Kathleen Leu-Vacher (Heresta GmbH) schreib in regelmässigen Abständen eine Ratgeberkolumne für den «Bock». Bild: zVg.
Die Ratgeberkolumne von Heresta.

Wenn der (Mit-)Eigentümer einer Liegenschaft verstirbt, kann das Erbschaftsamt beauftragt werden, die Liegenschaft auf die Erbengemeinschaft zu übertragen. Doch damit ist nur der erste Schritt getan. Die Umschreibung auf die tatsächlichen Erben muss noch erfolgen. Dabei gibt es jedoch einige Fallstricke, deren sich die Erben oft nicht bewusst sind.

Ein Beispiel
Nehmen wir ein alltägliches Beispiel: Der Erblasser hinterlässt seine Ehefrau und zwei Kinder. Die Liegenschaft war zuvor im hälftigen Miteigentum der Ehegatten. Die Hälfte des Verstorbenen wird auf die Erbengemeinschaft übertragen. Für alle ist klar: Die Mutter soll die gesamte Erbschaft, inklusive Haus, vorerst behalten. Da niemand danach fragt, wird jedoch keine Umschreibung von der Erbengemeinschaft auf die Mutter vorgenommen. Die Liegenschaft bleibt vorerst auf die Mutter und die Erbengemeinschaft eingetragen. Die Mutter versteuert aber die gesamte Liegenschaft und bezahlt die fälligen Hypothekarzinsen. Später möchte die Mutter das Haus verkaufen und sich eine kleine Wohnung leisten. Plötzlich stellen die Kinder Fragen und möchten wissen, was mit ihrem Anteil geschieht, insbesondere wenn die Mutter einen neuen Partner kennenlernt oder ins Altersheim umziehen sollte.
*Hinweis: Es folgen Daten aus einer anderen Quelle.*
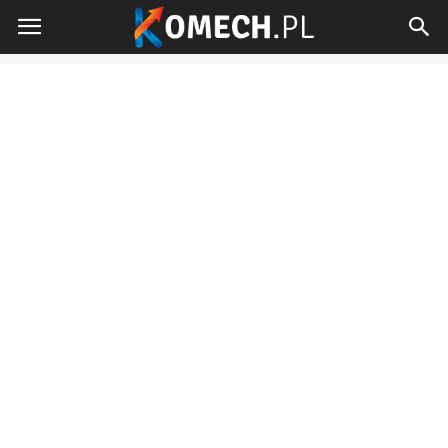
Komech.pl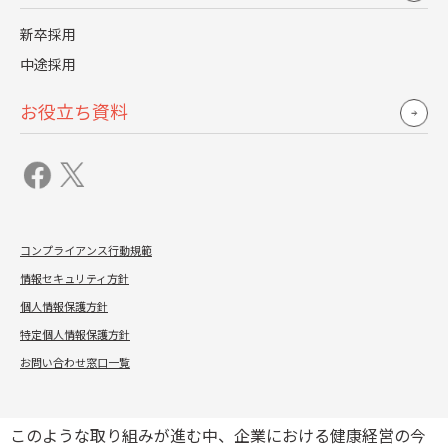
の取り組みが求められています。
新卒採用
具体的には、リモートワーク中の運動不足を解消するため
中途採用
のフィジカル面でのオンラインフィットネスプログラムの
お役立ち資料
提供などがあります。また、メンタル面においては、エン
ゲージメントを高めるために個人面談やキャリアサポー
ト、自己研鑽のためのセミナーの実施などがあります。こ
うした取り組みにより、従業員の心と身体の健康の向上サ
コンプライアンス行動規範
ポートし、エンゲージメントの高い従業員が就業している
情報セキュリティ方針
＝ 健康な組織づくりをめざす企業が増えてきています。
個人情報保護方針
特定個人情報保護方針
お問い合わせ窓口一覧
健康経営の実践のポイント
このような取り組みが進む中、企業における健康経営の今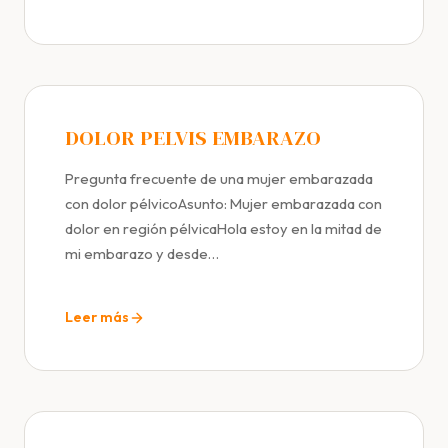
DOLOR PELVIS EMBARAZO
Pregunta frecuente de una mujer embarazada
con dolor pélvicoAsunto: Mujer embarazada con
dolor en región pélvicaHola estoy en la mitad de
mi embarazo y desde…
Leer más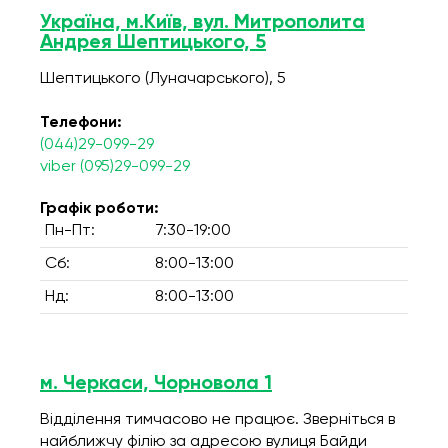
Україна, м.Київ, вул. Митрополита
Андрея Шептицького, 5
Шептицького (Луначарського), 5
Телефони:
(044)29-099-29
viber (095)29-099-29
Графік роботи:
Пн-Пт:
7:30-19:00
Сб:
8:00-13:00
Нд:
8:00-13:00
м. Черкаси, Чорновола 1
Відділення тимчасово не працює. Зверніться в
найближчу філію за адресою вулиця Байди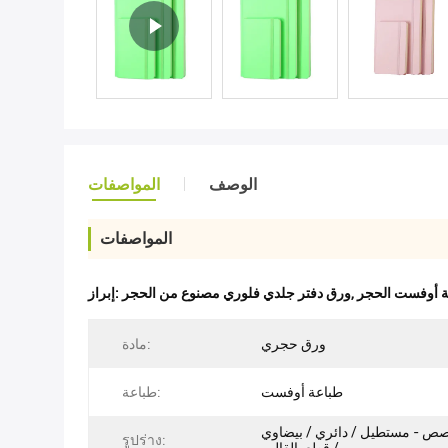
الوصف
المواصفات
المواصفات
ة أوفست الحجر
,
ورق دفتر جلدي فلوري مصنوع من الحجر
إبراز:
ورق حجري
مادة:
طباعة أوفست
طباعة:
 - مستطيل / دائري / بيضاوي
รูปร่าง: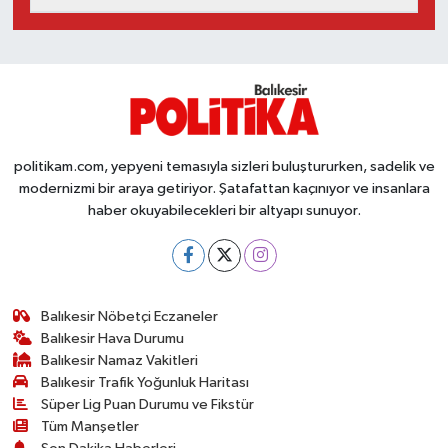
politikam.com, yepyeni temasıyla sizleri buluştururken, sadelik ve
modernizmi bir araya getiriyor. Şatafattan kaçınıyor ve insanlara
haber okuyabilecekleri bir altyapı sunuyor.
Balıkesir Nöbetçi Eczaneler
Balıkesir Hava Durumu
Balıkesir Namaz Vakitleri
Balıkesir Trafik Yoğunluk Haritası
Süper Lig Puan Durumu ve Fikstür
Tüm Manşetler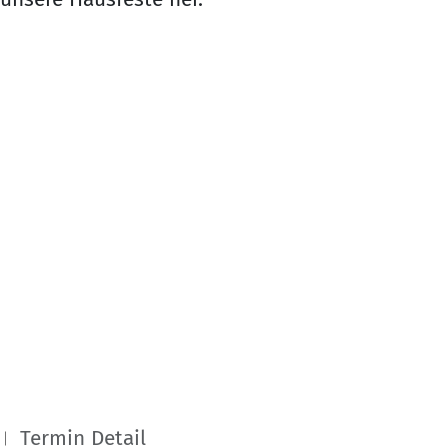
Termin Detail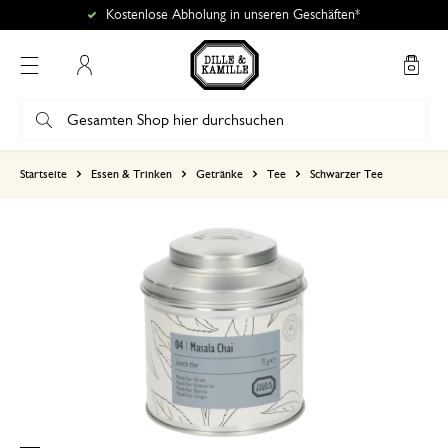
Kostenlose Abholung in unseren Geschäften*
Mein Konto
basierend auf 0 bewertungen
Startseite
Essen & Trinken
Getränke
Tee
Schwarzer Tee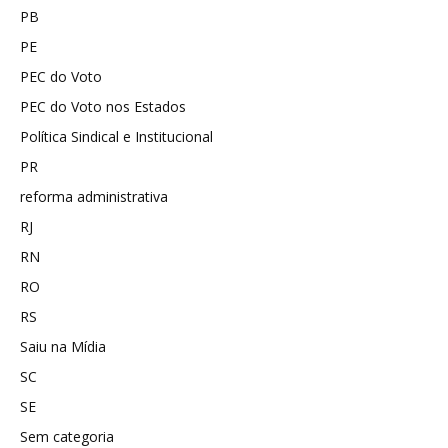
PB
PE
PEC do Voto
PEC do Voto nos Estados
Política Sindical e Institucional
PR
reforma administrativa
RJ
RN
RO
RS
Saiu na Mídia
SC
SE
Sem categoria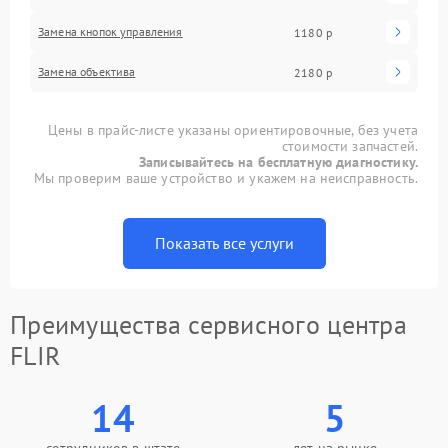
Замена кнопок управления
1180 р
Замена объектива
2180 р
Цены в прайс-листе указаны ориентировочные, без учета
стоимости запчастей.
Записывайтесь на бесплатную диагностику.
Мы проверим ваше устройство и укажем на неисправность.
Показать все услуги
Преимущества сервисного центра
FLIR
14
5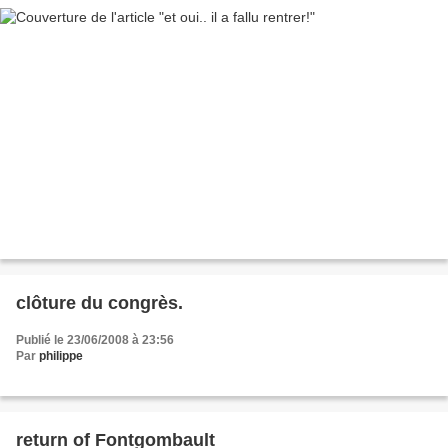
clôture du congrès.
Publié le 23/06/2008 à 23:56
Par
philippe
return of Fontgombault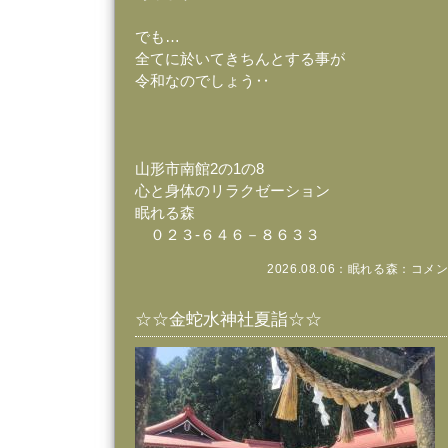
でも…
全てに於いてきちんとする事が
令和なのでしょう‥
山形市南館2の1の8
心と身体のリラクゼーション
眠れる森
０２３‐６４６－８６３３
2026.08.06：
眠れる森
：
コメン
☆☆金蛇水神社夏詣☆☆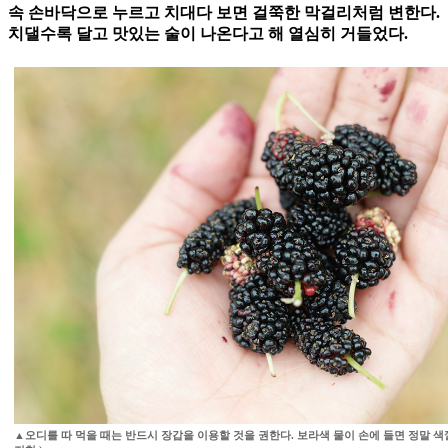
속 손바닥으로 누르고 치대다 보면 걸쭉한 막걸리처럼 변한다.
치댈수록 달고 맛있는 술이 나온다고 해 열심히 거들었다.
▲오디를 따 먹을 때는 반드시 장갑을 이용할 것을 권한다. 보라색 물이 손에 들면 정말 색깔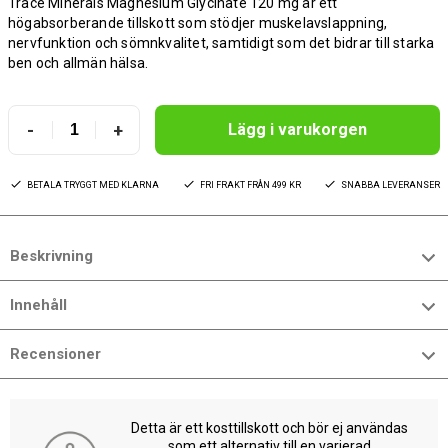
Trace Minerals Magnesium Glycinate 120 mg är ett
högabsorberande tillskott som stödjer muskelavslappning,
nervfunktion och sömnkvalitet, samtidigt som det bidrar till starka
ben och allmän hälsa.
-
+
Lägg i varukorgen
BETALA TRYGGT MED KLARNA
FRI FRAKT FRÅN 499 KR
SNABBA LEVERANSER
Beskrivning
Innehåll
Recensioner
Detta är ett kosttillskott och bör ej användas
som ett alternativ till en varierad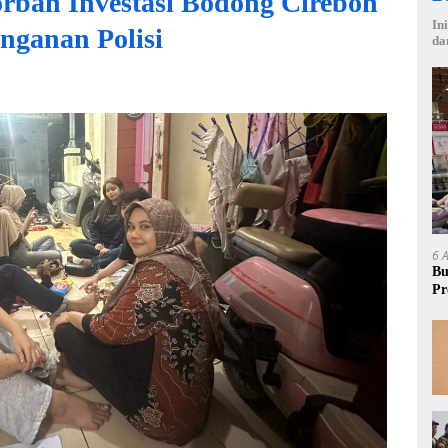
orban Investasi Bodong Cirebon
In
nganan Polisi
da
6 
Bu
Pr
Rp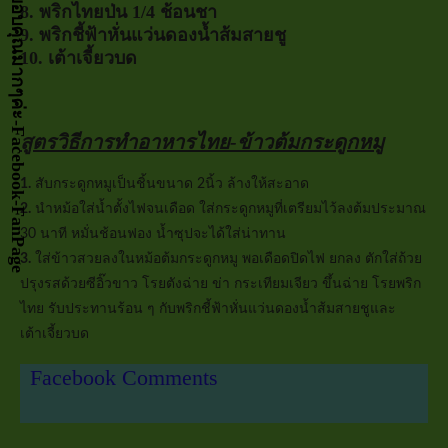
8. พริกไทยป่น 1/4 ช้อนชา
9. พริกชี้ฟ้าหั่นแว่นดองน้ำส้มสายชู
10. เต้าเจี้ยวบด
สูตรวิธีการทำอาหารไทย-ข้าวต้มกระดูกหมู
1.
สับกระดูกหมูเป็นชิ้นขนาด 2นิ้ว ล้างให้สะอาด
2.
นำหม้อใส่น้ำตั้งไฟจนเดือด ใส่กระดูกหมูที่เตรียมไว้ลงต้มประมาณ
30 นาที หมั่นช้อนฟอง น้ำซุปจะได้ใส่น่าทาน
3.
ใส่ข้าวสวยลงในหม้อต้มกระดูกหมู พอเดือดปิดไฟ ยกลง ตักใส่ถ้วย
ปรุงรสด้วยซีอิ๊วขาว โรยตังฉ่าย ข่า กระเทียมเจียว ขึ้นฉ่าย โรยพริก
ไทย รับประทานร้อน ๆ กับพริกชี้ฟ้าหั่นแว่นดองน้ำส้มสายชูและ
เต้าเจี้ยวบด
Facebook Comments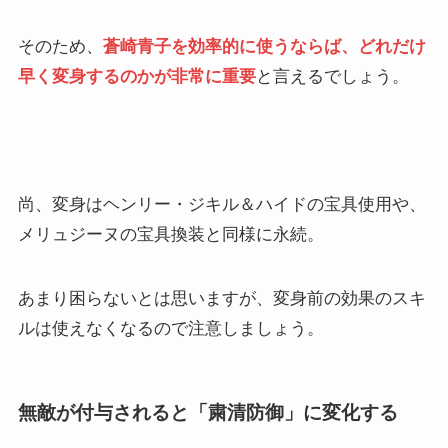
そのため、
蒼崎青子を効率的に使うならば、どれだけ
早く変身するのかが非常に重要
と言えるでしょう。
尚、変身はヘンリー・ジキル＆ハイドの宝具使用や、
メリュジーヌの宝具換装と同様に永続。
あまり困らないとは思いますが、変身前の効果のスキ
ルは使えなくなるので注意しましょう。
無敵が付与されると「粛清防御」に変化する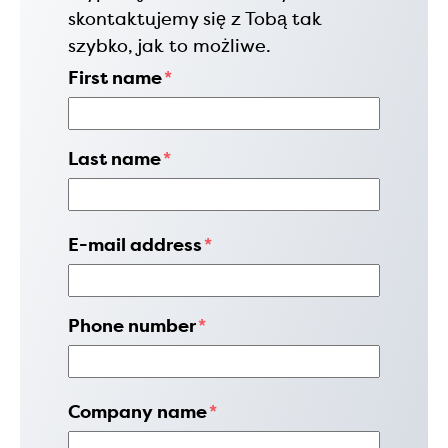
skontaktujemy się z Tobą tak
szybko, jak to możliwe.
First name
*
Last name
*
E-mail address
*
Phone number
*
Company name
*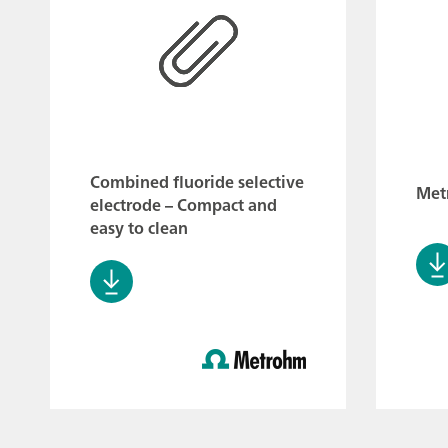
Combined fluoride selective
Met
electrode – Compact and
easy to clean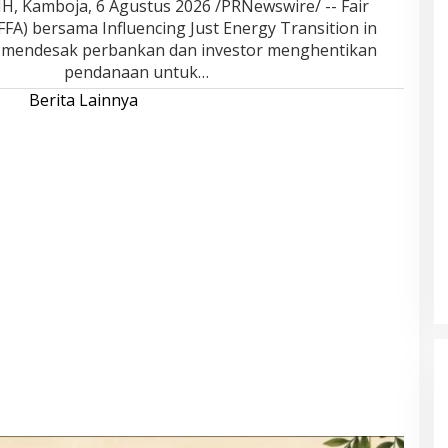
 Kamboja, 6 Agustus 2026 /PRNewswire/ -- Fair
(FFA) bersama Influencing Just Energy Transition in
) mendesak perbankan dan investor menghentikan
pendanaan untuk…
Berita Lainnya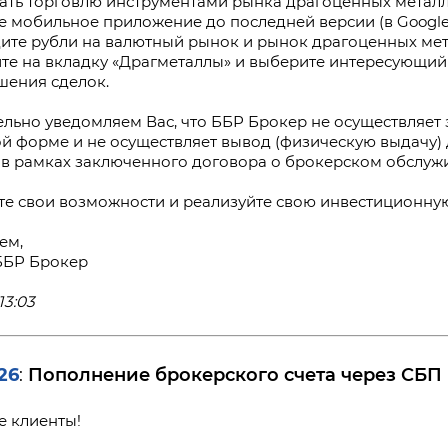
ать торговлю инструментами рынка драгоценных металло
е мобильное приложение до последней версии (в Google 
дите рубли на валютный рынок и рынок драгоценных мет
ите на вкладку «Драгметаллы» и выберите интересующи
шения сделок.
льно уведомляем Вас, что ББР Брокер не осуществляет 
й форме и не осуществляет вывод (физическую выдачу)
в рамках заключенного договора о брокерском обслуж
е свои возможности и реализуйте свою инвестиционну
ем,
ББР Брокер
13:03
26
Пополнение брокерского счета через СБП
:
 клиенты!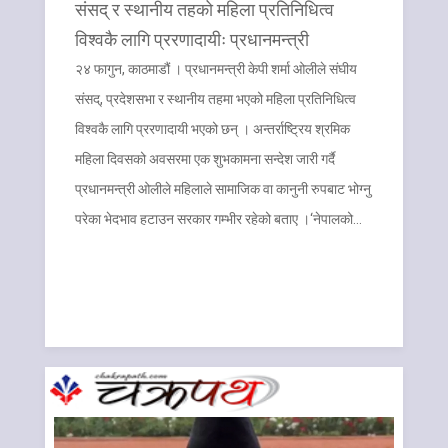
संसद् र स्थानीय तहको महिला प्रतिनिधित्व
विश्वकै लागि प्ररणादायीः प्रधानमन्त्री
२४ फागुन, काठमाडौं । प्रधानमन्त्री केपी शर्मा ओलीले संघीय
संसद्, प्रदेशसभा र स्थानीय तहमा भएको महिला प्रतिनिधित्व
विश्वकै लागि प्ररणादायी भएको छन् । अन्तर्राष्ट्रिय श्रमिक
महिला दिवसको अवसरमा एक शुभकामना सन्देश जारी गर्दै
प्रधानमन्त्री ओलीले महिलाले सामाजिक वा कानुनी रुपबाट भोग्नु
परेका भेदभाव हटाउन सरकार गम्भीर रहेको बताए ।‘नेपालको…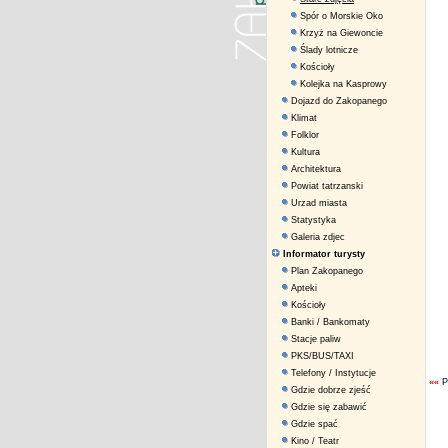
Spór o Morskie Oko
Krzyż na Giewoncie
Ślady lotnicze
Kościoły
Kolejka na Kasprowy
Dojazd do Zakopanego
Klimat
Folklor
Kultura
Architektura
Powiat tatrzanski
Urzad miasta
Statystyka
Galeria zdjec
Informator turysty
Plan Zakopanego
Apteki
Kościoły
Banki / Bankomaty
Stacje paliw
PKS/BUS/TAXI
Telefony / Instytucje
««
P
Gdzie dobrze zjeść
Gdzie się zabawić
Gdzie spać
Kino / Teatr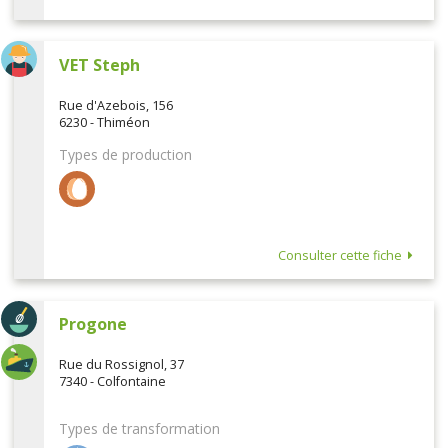
VET Steph
Rue d'Azebois, 156
6230 - Thiméon
Types de production
Consulter cette fiche
Progone
Rue du Rossignol, 37
7340 - Colfontaine
Types de transformation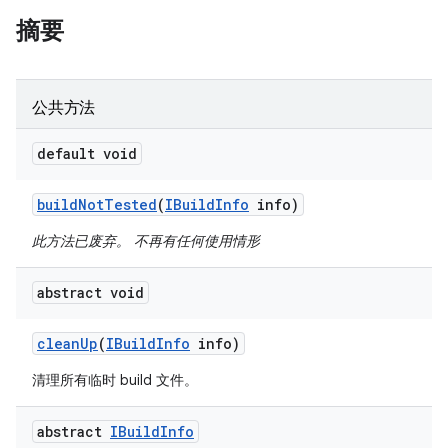
摘要
公共方法
default void
build
Not
Tested
(
IBuild
Info
info)
此方法已废弃。 不再有任何使用情形
abstract void
clean
Up
(
IBuild
Info
info)
清理所有临时 build 文件。
abstract
IBuild
Info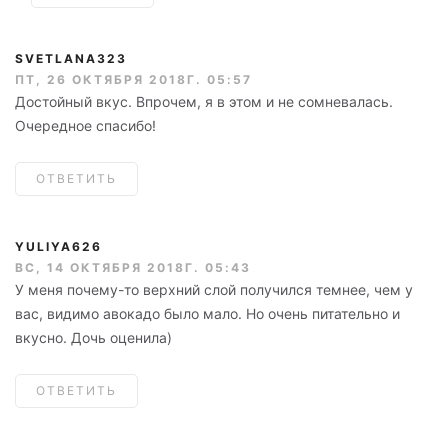
SVETLANA323
ПТ, 26 ОКТЯБРЯ 2018Г. 05:57
Достойный вкус. Впрочем, я в этом и не сомневалась.
Очередное спасибо!
ОТВЕТИТЬ
YULIYA626
ВС, 14 ОКТЯБРЯ 2018Г. 05:43
У меня почему-то верхний слой получился темнее, чем у
вас, видимо авокадо было мало. Но очень питательно и
вкусно. Дочь оценила)
ОТВЕТИТЬ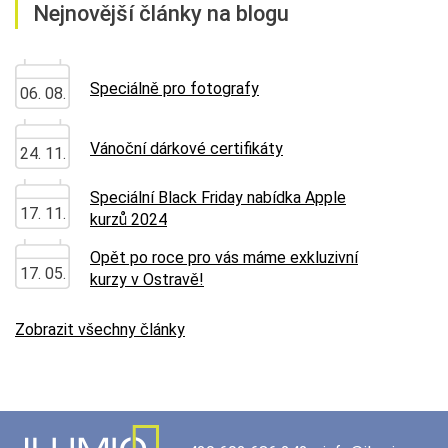
Nejnovější články na blogu
Speciálně pro fotografy
06. 08.
Vánoční dárkové certifikáty
24. 11.
Speciální Black Friday nabídka Apple
17. 11.
kurzů 2024
Opět po roce pro vás máme exkluzivní
17. 05.
kurzy v Ostravě!
Zobrazit všechny články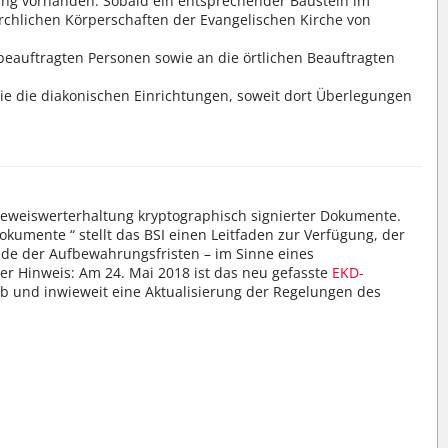
rung vorhanden. Sobald ein entsprechender Baustein im
irchlichen Körperschaften der Evangelischen Kirche von
beauftragten Personen sowie an die örtlichen Beauftragten
ie die diakonischen Einrichtungen, soweit dort Überlegungen
r Beweiswerterhaltung kryptographisch signierter Dokumente.
kumente “ stellt das BSI einen Leitfaden zur Verfügung, der
nde der Aufbewahrungsfristen – im Sinne eines
er Hinweis: Am 24. Mai 2018 ist das neu gefasste
EKD-
, ob und inwieweit eine Aktualisierung der Regelungen des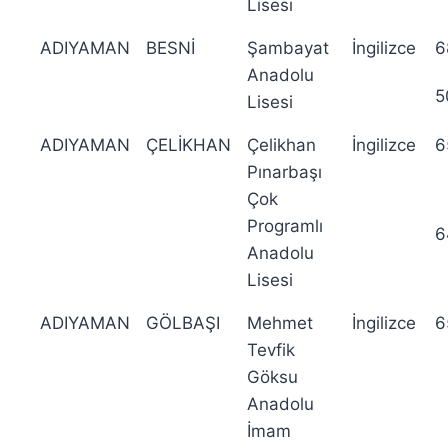
Lisesi
ADIYAMAN
BESNİ
Şambayat
İngilizce
6
Anadolu
5
Lisesi
ADIYAMAN
ÇELİKHAN
Çelikhan
İngilizce
6
Pınarbaşı
Çok
Programlı
6
Anadolu
Lisesi
ADIYAMAN
GÖLBAŞI
Mehmet
İngilizce
6
Tevfik
Göksu
Anadolu
İmam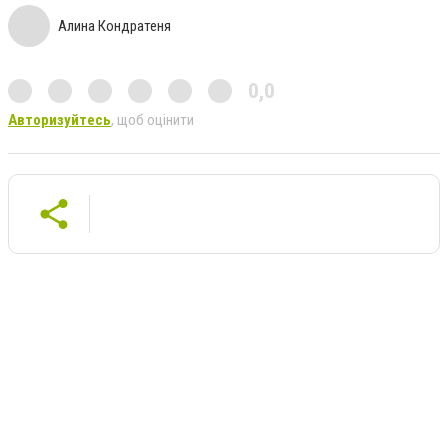
Алина Кондратеня
0,0
Авторизуйтесь
, щоб оцінити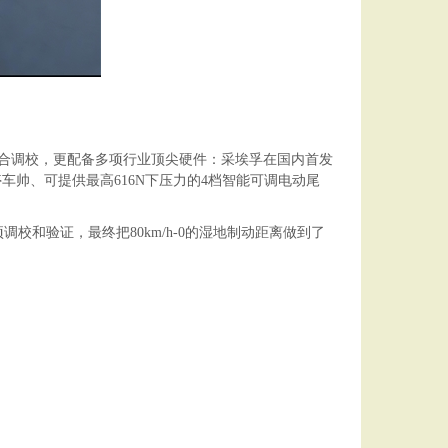
家团队联合调校，更配备多项行业顶尖硬件：采埃孚在国内首发
帅、可提供最高616N下压力的4档智能可调电动尾
调校和验证，最终把80km/h-0的湿地制动距离做到了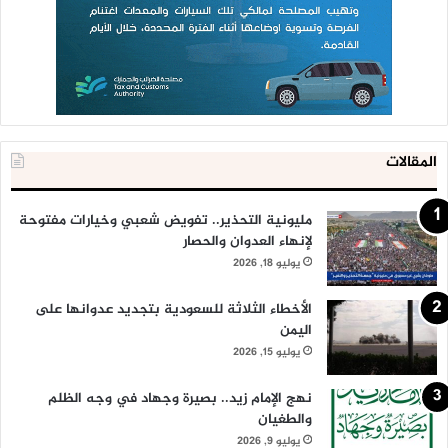
المقالات
مليونية التحذير.. تفويض شعبي وخيارات مفتوحة
لإنهاء العدوان والحصار
يوليو 18, 2026
الأخطاء الثلاثة للسعودية بتجديد عدوانها على
اليمن
يوليو 15, 2026
نهج الإمام زيد.. بصيرة وجهاد في وجه الظلم
والطغيان
يوليو 9, 2026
Glücklicherweise konnte in diesem Fall ein klärendes Gespräch geführt werden, und die Bedürfnisse der einzelnen Familienmitglieder wurden erfasst. Es wurde beschlossen, einen schriftlichen Teilungsvertrag aufzusetzen. Darin wurden genau diese Eventualitäten festgehalten, sodass sich alle sicher fühlten. Der Teilungsvertrag konnte beim Grundbuchamt eingereicht werden und die Teilung wurde viele Jahre später korrekt vollzogen. Wären sich jedoch nicht alle Erben einig gewesen, hätte im schlimmsten Fall das Gericht über die Teilung entscheiden müssen, und die Ehefrau hätte das Haus so lange nicht verkaufen können.